Whether for authentication, identification or other uses, the technology’s complex integration into daily business—including banking, healthcare, transportation and social media—and rapid evolution pose a challenge for stakeholders in coming up with a focused  and agreeable code of conduct. Carried over from the last meeting, stakeholders submitted use cases to help flesh out where the concerns and benefits reside for crafting a code.

IBG's Olga Raskin presenting at the NTIA meetings on Tuesday.

Carnegie Mellon researcher Alessandro Acquisti led off the proceedings discussing his work in the field and the potential linkages made possible by facial recognition between the online and offline worlds. IBG’s Olga Raskin presented on the processing abilities of facial recognition, including detection, cropping, recognition, grouping and tagging.

“Online facial processing,” she noted in closing, “is improving and impressive.”

Attendees also heard from identification assurance and management solutions firm Paycasso, a service that provides advanced one-to-one photo matching for a number of companies including banks, healthcare providers and airports. Paycasso CEO Russell S. King noted the technology provides beneficial uses for detecting and preventing fraud and identity theft.

FTC Staff Attorney Amanda Koulousias also went over the agency’s facial recognition report, culled from a roundtable held in 2011, a number of multi-stakeholder comments and underpinned by its 2012 staff report. The FTC was clear that it is not trying to affect the NTIA proceedings but did express hope the multi-stakeholder process will eventually provide an enforceable code for the FTC under the deceptive prong of Section 5.

◆ SOURCE MATERIAL ◆
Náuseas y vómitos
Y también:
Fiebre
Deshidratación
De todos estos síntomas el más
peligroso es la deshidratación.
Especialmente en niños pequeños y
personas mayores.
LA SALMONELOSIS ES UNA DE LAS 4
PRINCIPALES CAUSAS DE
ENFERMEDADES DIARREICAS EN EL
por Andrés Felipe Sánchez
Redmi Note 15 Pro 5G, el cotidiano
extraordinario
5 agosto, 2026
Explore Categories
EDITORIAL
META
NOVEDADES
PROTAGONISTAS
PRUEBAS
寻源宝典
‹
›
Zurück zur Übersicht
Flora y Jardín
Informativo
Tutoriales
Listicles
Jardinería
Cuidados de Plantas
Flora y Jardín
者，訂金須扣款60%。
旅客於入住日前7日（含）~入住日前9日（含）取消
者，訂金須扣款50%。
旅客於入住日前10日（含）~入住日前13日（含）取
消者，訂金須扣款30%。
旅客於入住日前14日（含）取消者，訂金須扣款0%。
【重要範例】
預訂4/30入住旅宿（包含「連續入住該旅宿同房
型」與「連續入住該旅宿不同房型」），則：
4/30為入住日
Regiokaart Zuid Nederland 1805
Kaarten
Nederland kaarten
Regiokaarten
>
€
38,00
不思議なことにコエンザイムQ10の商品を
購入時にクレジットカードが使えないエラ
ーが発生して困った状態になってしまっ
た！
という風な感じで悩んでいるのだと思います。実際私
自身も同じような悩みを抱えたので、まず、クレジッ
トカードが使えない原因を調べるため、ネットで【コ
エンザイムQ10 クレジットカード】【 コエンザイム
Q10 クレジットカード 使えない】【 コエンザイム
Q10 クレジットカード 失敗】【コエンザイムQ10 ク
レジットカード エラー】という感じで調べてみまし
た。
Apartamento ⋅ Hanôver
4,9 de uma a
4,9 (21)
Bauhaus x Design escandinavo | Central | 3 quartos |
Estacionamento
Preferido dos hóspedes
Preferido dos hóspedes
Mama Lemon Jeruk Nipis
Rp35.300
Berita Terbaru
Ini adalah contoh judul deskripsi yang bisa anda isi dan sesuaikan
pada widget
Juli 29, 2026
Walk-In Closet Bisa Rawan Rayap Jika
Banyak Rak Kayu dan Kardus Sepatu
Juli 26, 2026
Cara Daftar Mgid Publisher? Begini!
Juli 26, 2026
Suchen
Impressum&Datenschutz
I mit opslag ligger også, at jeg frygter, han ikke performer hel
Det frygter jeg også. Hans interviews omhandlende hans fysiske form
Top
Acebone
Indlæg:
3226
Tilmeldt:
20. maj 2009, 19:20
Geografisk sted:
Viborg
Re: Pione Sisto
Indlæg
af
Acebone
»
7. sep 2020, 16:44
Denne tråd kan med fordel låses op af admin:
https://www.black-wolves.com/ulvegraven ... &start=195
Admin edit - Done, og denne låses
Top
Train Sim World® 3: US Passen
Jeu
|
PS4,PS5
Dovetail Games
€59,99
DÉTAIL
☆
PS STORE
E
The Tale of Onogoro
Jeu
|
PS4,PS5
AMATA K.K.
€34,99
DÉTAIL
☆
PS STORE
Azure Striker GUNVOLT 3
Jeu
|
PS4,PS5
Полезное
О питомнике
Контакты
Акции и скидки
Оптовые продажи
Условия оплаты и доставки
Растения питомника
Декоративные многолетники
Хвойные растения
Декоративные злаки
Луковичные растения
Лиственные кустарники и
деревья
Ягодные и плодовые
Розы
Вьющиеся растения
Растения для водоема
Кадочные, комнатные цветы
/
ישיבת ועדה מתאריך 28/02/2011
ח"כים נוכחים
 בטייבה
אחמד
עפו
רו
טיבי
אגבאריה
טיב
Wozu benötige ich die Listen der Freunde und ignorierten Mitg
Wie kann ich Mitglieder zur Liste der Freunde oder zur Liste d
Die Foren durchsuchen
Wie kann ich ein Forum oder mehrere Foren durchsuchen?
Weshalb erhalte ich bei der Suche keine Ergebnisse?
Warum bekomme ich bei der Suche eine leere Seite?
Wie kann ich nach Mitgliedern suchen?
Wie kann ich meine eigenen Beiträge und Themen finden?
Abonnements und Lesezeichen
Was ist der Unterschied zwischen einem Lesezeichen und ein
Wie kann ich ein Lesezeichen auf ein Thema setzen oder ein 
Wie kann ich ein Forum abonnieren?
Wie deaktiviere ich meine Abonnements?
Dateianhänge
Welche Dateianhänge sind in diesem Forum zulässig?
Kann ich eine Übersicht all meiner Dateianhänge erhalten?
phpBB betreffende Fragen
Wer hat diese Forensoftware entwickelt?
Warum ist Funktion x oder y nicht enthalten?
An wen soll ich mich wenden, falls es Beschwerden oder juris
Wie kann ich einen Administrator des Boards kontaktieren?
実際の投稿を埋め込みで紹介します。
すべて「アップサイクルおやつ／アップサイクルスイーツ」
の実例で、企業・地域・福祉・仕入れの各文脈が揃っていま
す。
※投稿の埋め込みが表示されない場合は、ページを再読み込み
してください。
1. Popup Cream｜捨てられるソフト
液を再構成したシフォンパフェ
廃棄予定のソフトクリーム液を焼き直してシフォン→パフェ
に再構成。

◆ TASK TO COMPLETE ◆
Reproduce word for word the part of the facial recognition passage from "Carnegie Mellon researcher" up to and including "grouping and tagging.".

◆ EXPECTED ANSWER ◆
Carnegie Mellon researcher Alessandro Acquisti led off the proceedings discussing his work in the field and the potential linkages made possible by facial recognition between the online and offline worlds. IBG’s Olga Raskin presented on the processing abilities of facial recognition, including detection, cropping, recognition, grouping and tagging.